- [The data]
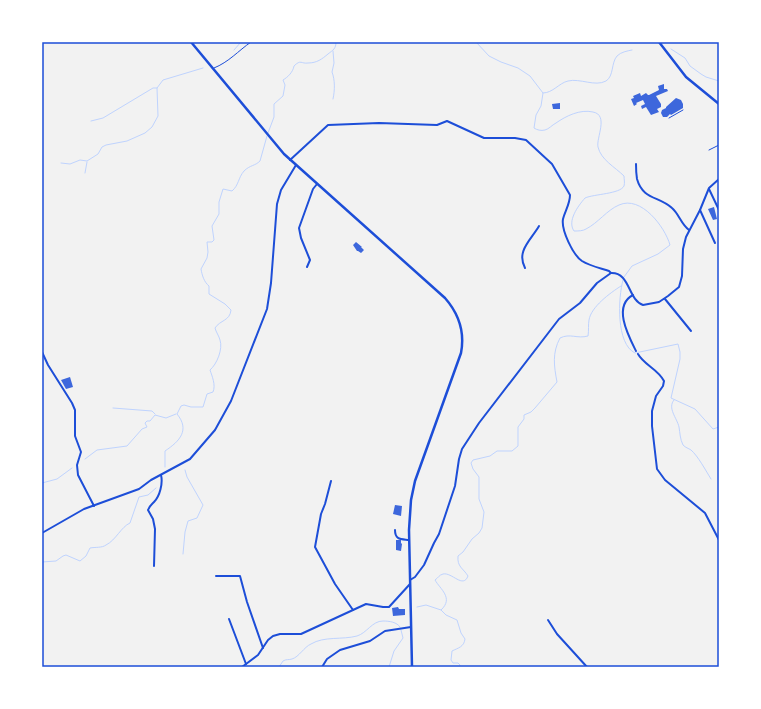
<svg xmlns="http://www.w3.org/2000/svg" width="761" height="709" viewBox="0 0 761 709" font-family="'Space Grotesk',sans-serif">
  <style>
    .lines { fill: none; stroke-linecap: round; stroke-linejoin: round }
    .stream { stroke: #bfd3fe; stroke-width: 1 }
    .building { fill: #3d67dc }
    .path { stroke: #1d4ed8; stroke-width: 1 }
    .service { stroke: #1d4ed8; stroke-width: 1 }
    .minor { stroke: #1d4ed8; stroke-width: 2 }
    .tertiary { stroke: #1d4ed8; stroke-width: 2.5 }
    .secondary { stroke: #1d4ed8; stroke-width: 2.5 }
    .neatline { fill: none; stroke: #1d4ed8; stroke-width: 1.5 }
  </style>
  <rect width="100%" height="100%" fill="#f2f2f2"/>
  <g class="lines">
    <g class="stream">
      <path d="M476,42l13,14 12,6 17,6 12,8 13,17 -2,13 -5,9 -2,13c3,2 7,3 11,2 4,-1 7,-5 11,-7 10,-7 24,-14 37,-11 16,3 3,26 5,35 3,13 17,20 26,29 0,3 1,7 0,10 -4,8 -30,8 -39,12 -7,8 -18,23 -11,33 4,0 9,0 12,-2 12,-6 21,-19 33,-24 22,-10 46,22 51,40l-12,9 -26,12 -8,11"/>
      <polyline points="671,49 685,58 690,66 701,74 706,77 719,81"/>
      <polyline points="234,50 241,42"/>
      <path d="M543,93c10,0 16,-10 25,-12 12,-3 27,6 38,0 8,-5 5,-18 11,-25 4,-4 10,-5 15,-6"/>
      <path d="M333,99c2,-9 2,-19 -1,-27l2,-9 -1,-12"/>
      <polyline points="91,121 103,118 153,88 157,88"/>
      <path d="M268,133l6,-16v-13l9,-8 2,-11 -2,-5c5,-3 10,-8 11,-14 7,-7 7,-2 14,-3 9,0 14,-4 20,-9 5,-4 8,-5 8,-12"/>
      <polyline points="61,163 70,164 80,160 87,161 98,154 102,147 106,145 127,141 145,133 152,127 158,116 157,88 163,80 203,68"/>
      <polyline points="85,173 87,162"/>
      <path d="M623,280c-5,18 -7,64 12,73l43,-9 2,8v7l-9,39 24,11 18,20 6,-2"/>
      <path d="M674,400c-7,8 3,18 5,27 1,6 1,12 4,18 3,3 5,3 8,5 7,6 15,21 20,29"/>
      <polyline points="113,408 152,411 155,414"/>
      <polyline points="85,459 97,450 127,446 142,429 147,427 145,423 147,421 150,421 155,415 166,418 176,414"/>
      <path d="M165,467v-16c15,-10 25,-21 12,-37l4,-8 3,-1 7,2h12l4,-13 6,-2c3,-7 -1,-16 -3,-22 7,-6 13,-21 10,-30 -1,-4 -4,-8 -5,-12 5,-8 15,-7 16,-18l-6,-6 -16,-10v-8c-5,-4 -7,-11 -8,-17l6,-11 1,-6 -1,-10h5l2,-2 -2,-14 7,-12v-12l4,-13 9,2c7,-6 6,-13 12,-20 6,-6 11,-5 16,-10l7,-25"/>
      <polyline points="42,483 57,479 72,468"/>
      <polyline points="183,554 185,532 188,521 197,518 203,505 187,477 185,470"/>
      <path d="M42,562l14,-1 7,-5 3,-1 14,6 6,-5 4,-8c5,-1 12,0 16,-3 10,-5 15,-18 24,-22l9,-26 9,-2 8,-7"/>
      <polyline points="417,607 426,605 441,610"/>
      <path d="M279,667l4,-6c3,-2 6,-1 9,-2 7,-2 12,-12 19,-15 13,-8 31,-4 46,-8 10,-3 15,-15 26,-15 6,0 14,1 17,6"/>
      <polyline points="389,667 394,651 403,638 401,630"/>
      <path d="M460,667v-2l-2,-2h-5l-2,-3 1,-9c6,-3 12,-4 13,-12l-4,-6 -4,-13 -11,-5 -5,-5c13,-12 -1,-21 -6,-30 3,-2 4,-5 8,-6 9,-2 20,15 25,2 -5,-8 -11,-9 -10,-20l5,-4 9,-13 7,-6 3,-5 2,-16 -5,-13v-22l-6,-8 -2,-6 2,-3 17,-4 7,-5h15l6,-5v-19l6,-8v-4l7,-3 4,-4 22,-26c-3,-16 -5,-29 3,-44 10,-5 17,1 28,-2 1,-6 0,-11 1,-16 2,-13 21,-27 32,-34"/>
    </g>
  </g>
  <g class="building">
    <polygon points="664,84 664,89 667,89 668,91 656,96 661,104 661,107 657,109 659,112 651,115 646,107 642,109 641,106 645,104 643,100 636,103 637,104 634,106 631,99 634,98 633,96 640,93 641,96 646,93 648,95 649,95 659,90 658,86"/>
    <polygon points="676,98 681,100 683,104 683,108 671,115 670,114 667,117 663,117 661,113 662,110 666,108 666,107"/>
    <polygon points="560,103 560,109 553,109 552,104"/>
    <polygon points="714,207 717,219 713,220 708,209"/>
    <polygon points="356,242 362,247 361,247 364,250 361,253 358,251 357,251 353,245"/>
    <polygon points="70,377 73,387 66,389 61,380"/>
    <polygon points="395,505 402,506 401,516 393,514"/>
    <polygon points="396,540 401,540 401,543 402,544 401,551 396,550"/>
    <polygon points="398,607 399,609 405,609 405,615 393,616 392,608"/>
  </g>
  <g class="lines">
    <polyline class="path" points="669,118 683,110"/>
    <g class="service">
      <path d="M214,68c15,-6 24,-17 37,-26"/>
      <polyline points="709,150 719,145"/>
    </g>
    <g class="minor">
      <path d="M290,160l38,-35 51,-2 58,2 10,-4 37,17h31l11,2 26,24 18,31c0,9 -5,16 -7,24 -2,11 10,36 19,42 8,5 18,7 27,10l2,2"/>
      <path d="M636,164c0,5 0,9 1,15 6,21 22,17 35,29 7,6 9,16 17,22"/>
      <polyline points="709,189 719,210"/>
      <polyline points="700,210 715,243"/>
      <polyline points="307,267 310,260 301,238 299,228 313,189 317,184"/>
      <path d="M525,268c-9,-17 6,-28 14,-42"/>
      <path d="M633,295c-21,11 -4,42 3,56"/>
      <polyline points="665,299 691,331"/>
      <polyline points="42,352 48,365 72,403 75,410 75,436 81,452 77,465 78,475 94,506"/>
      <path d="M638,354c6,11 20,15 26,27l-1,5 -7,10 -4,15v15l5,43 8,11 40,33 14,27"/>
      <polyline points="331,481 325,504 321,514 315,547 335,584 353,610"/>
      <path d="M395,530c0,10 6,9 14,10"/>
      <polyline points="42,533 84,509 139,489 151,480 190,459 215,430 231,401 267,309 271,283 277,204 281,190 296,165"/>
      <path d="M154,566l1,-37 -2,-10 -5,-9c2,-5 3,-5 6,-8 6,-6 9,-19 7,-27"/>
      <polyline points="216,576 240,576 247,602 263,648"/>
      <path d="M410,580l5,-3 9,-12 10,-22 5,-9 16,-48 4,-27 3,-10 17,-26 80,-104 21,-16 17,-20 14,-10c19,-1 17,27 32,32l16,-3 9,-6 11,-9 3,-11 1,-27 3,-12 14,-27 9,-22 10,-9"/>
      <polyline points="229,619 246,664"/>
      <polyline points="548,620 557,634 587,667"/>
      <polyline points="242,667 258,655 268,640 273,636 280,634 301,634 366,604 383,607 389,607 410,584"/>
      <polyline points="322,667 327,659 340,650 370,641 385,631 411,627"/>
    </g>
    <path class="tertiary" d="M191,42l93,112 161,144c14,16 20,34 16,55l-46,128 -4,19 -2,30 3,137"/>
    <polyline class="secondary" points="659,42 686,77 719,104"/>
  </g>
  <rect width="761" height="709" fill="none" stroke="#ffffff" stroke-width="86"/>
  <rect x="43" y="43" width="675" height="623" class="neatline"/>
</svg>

==

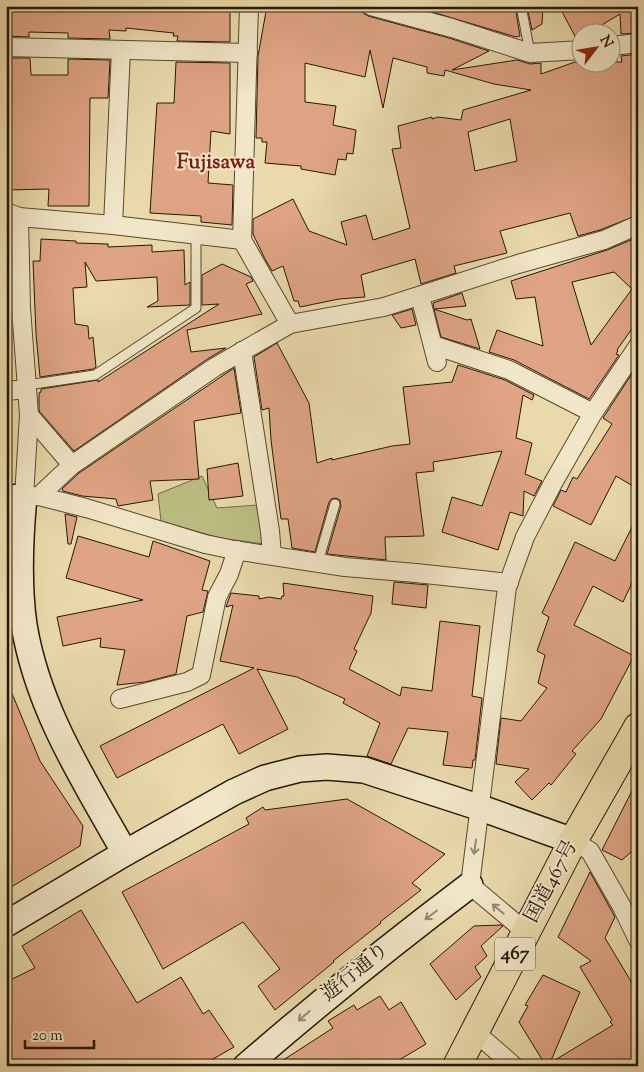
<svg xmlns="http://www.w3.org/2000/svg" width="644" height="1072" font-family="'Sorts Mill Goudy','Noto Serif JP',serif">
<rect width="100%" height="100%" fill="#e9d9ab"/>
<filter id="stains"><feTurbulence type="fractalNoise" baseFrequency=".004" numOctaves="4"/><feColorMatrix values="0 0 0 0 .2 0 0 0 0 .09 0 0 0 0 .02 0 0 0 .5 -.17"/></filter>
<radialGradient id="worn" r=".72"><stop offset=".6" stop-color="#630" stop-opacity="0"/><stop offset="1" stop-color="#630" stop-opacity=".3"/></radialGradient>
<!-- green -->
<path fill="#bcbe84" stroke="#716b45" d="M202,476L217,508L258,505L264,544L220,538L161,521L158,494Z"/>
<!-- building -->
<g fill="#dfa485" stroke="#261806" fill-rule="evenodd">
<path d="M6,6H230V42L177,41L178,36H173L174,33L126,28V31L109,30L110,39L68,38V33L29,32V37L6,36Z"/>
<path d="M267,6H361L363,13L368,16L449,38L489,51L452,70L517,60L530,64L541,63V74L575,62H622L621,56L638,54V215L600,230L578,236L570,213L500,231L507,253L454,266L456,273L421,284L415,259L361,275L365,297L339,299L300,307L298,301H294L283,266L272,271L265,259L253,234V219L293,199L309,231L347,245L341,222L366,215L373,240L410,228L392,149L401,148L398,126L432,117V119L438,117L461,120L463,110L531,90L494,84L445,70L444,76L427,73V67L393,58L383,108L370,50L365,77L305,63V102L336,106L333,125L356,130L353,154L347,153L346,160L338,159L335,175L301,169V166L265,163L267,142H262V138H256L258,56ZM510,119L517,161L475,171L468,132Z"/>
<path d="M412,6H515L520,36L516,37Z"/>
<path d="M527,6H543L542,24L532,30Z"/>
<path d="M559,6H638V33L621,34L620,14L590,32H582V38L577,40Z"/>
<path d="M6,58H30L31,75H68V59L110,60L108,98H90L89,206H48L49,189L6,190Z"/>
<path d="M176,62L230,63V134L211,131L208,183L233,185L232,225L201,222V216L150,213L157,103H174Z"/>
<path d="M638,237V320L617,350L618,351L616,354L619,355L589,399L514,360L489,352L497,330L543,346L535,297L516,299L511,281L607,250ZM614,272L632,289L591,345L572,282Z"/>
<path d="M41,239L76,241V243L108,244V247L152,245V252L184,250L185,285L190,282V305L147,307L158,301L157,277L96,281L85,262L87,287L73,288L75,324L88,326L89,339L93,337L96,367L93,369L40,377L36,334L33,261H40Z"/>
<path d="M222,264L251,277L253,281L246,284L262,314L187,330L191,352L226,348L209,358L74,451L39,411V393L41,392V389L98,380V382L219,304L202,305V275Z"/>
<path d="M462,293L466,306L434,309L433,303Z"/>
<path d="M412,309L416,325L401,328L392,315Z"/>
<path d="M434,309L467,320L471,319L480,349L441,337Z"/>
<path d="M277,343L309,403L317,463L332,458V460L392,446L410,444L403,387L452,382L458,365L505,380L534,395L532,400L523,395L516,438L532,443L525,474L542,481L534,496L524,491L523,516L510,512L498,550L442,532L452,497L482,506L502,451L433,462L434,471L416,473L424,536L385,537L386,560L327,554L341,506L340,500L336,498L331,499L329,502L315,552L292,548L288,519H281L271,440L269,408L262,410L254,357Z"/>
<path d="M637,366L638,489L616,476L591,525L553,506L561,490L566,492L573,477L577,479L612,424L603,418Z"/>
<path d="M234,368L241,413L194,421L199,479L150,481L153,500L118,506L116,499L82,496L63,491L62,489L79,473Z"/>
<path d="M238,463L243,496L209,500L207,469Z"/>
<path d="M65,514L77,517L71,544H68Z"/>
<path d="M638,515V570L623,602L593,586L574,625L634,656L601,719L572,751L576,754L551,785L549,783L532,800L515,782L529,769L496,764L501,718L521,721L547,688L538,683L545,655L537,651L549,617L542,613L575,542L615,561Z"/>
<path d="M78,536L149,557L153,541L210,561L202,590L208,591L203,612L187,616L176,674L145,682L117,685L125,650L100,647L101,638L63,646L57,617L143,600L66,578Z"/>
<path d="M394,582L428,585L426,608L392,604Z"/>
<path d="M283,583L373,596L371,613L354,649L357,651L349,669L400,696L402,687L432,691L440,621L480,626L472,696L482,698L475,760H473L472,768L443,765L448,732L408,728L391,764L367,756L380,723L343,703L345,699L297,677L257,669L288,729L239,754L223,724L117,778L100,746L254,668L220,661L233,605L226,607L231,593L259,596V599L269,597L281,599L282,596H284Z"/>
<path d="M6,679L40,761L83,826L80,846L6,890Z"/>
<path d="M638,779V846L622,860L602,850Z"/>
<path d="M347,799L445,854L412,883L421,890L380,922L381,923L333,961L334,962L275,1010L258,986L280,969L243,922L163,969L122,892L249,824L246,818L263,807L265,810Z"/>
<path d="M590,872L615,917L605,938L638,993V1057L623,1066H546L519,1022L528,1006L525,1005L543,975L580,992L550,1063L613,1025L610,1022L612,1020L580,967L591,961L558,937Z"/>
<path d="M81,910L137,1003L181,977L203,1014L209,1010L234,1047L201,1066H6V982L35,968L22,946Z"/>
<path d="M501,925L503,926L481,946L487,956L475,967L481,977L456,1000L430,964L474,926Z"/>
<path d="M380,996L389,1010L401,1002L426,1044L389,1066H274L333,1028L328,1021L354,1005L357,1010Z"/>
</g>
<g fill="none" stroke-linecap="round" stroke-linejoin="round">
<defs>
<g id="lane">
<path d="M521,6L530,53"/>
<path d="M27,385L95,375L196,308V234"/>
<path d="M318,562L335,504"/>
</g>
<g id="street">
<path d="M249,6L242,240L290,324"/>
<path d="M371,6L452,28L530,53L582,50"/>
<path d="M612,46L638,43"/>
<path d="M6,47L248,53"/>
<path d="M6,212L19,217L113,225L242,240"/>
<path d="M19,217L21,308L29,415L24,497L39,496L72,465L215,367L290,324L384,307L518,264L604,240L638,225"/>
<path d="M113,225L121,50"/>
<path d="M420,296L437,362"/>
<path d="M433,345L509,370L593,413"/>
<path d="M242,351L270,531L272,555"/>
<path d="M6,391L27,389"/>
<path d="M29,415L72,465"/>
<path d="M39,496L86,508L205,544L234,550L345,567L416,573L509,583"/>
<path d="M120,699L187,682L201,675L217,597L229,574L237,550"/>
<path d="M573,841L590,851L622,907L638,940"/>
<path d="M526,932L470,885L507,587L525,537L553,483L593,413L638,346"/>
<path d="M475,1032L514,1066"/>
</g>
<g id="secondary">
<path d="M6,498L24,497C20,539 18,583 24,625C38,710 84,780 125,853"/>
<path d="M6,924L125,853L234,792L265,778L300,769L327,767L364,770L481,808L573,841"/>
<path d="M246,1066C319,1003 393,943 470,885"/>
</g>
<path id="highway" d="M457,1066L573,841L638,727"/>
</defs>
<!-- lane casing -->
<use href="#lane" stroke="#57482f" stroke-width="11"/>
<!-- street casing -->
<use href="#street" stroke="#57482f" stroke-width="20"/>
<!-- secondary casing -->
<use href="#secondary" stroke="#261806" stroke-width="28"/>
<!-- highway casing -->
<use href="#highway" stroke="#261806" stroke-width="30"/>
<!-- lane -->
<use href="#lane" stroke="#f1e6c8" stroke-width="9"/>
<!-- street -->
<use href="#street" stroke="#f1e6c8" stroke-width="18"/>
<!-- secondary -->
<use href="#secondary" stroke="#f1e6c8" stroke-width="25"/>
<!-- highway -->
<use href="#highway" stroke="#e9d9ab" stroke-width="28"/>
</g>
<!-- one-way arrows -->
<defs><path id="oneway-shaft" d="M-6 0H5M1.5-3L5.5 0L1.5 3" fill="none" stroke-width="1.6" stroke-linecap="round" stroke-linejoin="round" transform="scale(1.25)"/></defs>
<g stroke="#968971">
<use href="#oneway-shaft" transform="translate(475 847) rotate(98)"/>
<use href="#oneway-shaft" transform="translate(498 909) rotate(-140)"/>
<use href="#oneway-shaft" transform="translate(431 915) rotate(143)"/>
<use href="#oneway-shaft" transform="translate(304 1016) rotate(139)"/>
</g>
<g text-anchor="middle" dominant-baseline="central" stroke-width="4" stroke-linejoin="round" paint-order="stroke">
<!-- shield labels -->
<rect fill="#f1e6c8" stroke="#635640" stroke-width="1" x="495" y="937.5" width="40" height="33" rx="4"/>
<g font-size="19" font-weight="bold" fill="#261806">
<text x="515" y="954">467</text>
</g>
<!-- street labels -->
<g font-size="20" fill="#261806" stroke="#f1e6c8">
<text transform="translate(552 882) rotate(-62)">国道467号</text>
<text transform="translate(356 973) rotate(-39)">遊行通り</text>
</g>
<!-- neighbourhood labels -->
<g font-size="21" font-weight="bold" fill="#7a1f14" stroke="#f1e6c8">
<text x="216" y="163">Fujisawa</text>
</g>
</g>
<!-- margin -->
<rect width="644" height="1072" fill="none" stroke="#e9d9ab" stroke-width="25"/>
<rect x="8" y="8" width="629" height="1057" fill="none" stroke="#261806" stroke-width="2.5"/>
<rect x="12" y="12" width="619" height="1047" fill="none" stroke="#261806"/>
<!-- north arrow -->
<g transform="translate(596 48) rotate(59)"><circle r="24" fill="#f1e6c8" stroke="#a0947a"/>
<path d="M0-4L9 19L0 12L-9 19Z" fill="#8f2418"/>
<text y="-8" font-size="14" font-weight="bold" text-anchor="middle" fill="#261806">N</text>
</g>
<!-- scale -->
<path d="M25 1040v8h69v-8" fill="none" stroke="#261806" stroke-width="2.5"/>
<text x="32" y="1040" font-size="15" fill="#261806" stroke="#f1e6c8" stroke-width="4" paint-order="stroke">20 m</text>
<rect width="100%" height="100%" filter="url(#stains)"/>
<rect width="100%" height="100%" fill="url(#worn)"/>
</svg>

- [Task requirements]
Look through the records and copy down every line that holds "worn".

- [Answer for the task]
<radialGradient id="worn" r=".72"><stop offset=".6" stop-color="#630" stop-opacity="0"/><stop offset="1" stop-color="#630" stop-opacity=".3"/></radialGradient>
<rect width="100%" height="100%" fill="url(#worn)"/>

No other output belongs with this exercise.